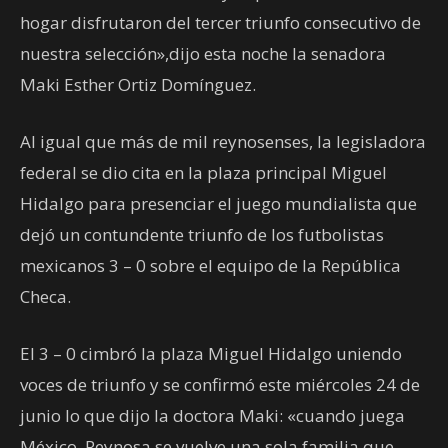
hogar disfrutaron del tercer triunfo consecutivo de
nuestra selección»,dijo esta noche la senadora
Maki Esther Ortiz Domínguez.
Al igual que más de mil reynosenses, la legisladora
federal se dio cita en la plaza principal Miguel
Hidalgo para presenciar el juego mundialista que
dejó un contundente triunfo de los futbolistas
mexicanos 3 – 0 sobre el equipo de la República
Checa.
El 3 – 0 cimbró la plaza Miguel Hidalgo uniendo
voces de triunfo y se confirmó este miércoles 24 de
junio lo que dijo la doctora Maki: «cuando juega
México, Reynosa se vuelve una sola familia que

========================

### What you have to do
Please give every line of text in the listing above as a Markdown table with the columns Number and Text, one row per line. Leave out blank lines and the pictures.

### Response to this exercise
| Number | Text |
|---|---|
| 1 | hogar disfrutaron del tercer triunfo consecutivo de |
| 2 | nuestra selección»,dijo esta noche la senadora |
| 3 | Maki Esther Ortiz Domínguez. |
| 4 | Al igual que más de mil reynosenses, la legisladora |
| 5 | federal se dio cita en la plaza principal Miguel |
| 6 | Hidalgo para presenciar el juego mundialista que |
| 7 | dejó un contundente triunfo de los futbolistas |
| 8 | mexicanos 3 – 0 sobre el equipo de la República |
| 9 | Checa. |
| 10 | El 3 – 0 cimbró la plaza Miguel Hidalgo uniendo |
| 11 | voces de triunfo y se confirmó este miércoles 24 de |
| 12 | junio lo que dijo la doctora Maki: «cuando juega |
| 13 | México, Reynosa se vuelve una sola familia que |